• Bug,  illos

    high needs baby

    I shouldn’t gloat. But I have to admit I am taking guilty pleasure in the fact that when I left Baby Bug with Toby for a half an hour today while I ran to the store, she screamed bloody murder the entire time. When I got back she stopped crying and wouldn’t let Toby get near her. He tried to make goo goo eyes at her while she snuggled into my shoulder and just the sight of him sent her into another attack of the shrieks. It’s like he pinches her or something when I’m not looking.

    She loves me, that little squirt. I guess all the one-on-one time I’ve been spending with her day in and day out is paying off. It’s an amazing feeling to know that I’m her mom. I’ve never been anybody’s mom before. I’ve been the super aunt… but this is a whole new level of being loved. It blows my mind.

    Baby Bug has a lot of personality. She’s very determined and she knows exactly what she wants. This causes me a lot of frustration all day long. If I want to get anything done I have to figure out how to do it and pacify her at the same time. If she decides that she wants to be draped over my shoulder like a sack of potatoes then I have to drape her over my shoulder until I think my arm is going to fall off. Nothing else will do. She won’t play nicely on her blanket on the living room floor, her crib gives her the heebie jeebies, her bouncy chair that vibrates and plays music is a complete waste of money and her changing pad is a fun place to hang out but I can’t leave her there without worrying that she’ll flip herself off it and face plant onto the floor. I’m getting very good at doing things with one hand.

    But when she finally does fall asleep in my arms at exactly seven-oh-one, she is the most adorable little lump of soft breathing marshmallow baby fluff that you ever rested your eyes upon. I completely forgive her for being so difficult all day long.

  • Bug,  The Hood,  the laundry

    Fluff and Fold Baby

    Today was another day of laundry fun. The excitement is killing you, I can tell. Oh boy…. I thought if I did laundry every week instead of every other week, I’d have half as much laundry to do. That would make sense. I thought wrong. I still had too much laundry to take over in one trip in the bugaboo. Where is all this laundry coming from?

    One word: baby.

    This time Toby felt sorry for me and decided to take us to the laundromat in his van. It’s just across the street, but when you have to make four trips with giant over-flowing bags of laundry, it’s easier to drive. The plan was he’d take the laundry over and I’d walk over with the baby strapped into the sling. But then Toby had to go and get paranoid about us crossing the street. He’s a very over-protective first time dad. But he does have good reason to worry about us crossing Pacific Coast Highway. It is a major highway and there are a lot of morons on the road.

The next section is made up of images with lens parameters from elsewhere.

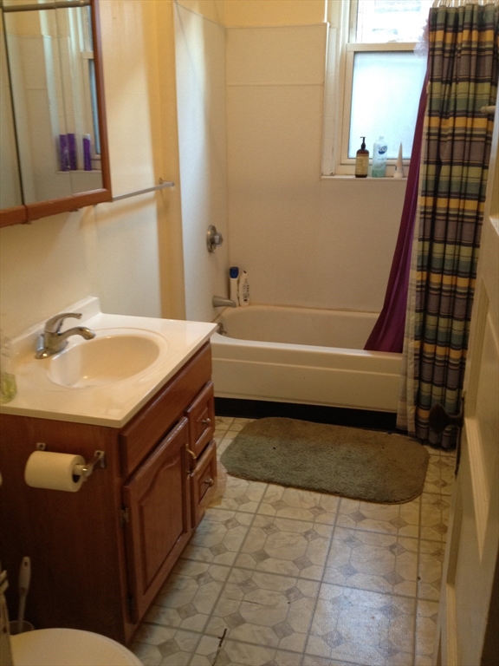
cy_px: 333
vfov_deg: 52.6
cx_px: 250
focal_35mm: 35
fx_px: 673
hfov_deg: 40.7
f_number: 2.4
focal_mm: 4.28
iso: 160
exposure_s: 1/20
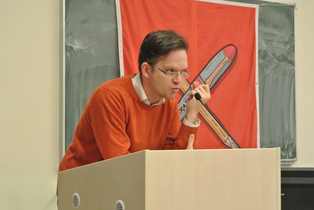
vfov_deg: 16.9
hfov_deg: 25.0
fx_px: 707
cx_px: 157
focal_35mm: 81
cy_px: 105
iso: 1600
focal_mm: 30
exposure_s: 1/40
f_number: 5.6
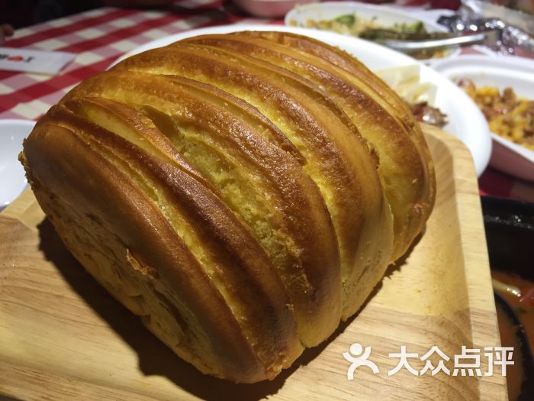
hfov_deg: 61.7
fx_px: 447
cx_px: 267
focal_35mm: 29
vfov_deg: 48.2
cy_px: 200
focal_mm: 4.15
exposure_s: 1/33
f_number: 2.2
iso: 50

    I have to cross at a light and no matter how careful I am, there always seems to be somebody turning right and cutting me off either just as I’m about to step into the street or just as I’m coming to the other side. It’s scary out there when you have a baby. Everything seems like a potential life threat.

    So we did something even more dangerous. I rode in the van, hiding in the back with Baby Bug strapped into her sling. I didn’t put her in her car seat. I didn’t put my seat belt on. I pulled a Britney and broke the law!!! I felt horrible for it too. Like I was just asking for trouble. Toby said it was probably safer than crossing the street in front of cars that want to run me over. We were only going across the street but still, I felt like that time I had to drive home from a party and I’d had one glass of wine. (I hardly ever drink so I’m paranoid) I know I can drive just fine but watch me get pulled over for a fix-it ticket and then end up with a DUI. Call me a prude but I worry about these things.

    While Toby sang some song by Judas Priest about breaking the law, I cowered in the back and imagined a hundred and one ways that I could end up through the windshield with my baby. Of course we made it to the laundromat just fine and my worry was for nothing.

    Toby says, “why are you telling the whole wide internet about that?” Because I have nothing else to talk about. For being the best years of my life I have surprisingly little to talk about. I did laundry ALL DAY TODAY. I started at 11am and finally put the last matched and folded sock away at 7pm. What a life.

    Baby Bug was a very good laundry baby today. I call her my fluff and fold baby. I put her up on the counter where we fold clothes and she waved and batted at the bright sunlight coming in the window. She loves bright windows. When I carry her away from the window she cries.

    She likes shadows and lines of light. I figured this out because when we go on walks, she talks to the moving shadows that criss cross on the canopy hood that shades her from the sun. When we go under a tree or into the shade of a building, she cries because her friends the shadows are gone. It’s the funniest thing. I used to feel bad for her because when she is laying down inside the bassinet of the stroller and I have the canopy up, she can’t see anything but red felt. She can’t see the sky or the trees or the ocean. Going for walks must be awfully dull for her, I thought. But then I realized she’s fascinated with the moving lines of light and dark that reflect on the bassinet walls around her. Maybe she will grow up to be a graphic artist.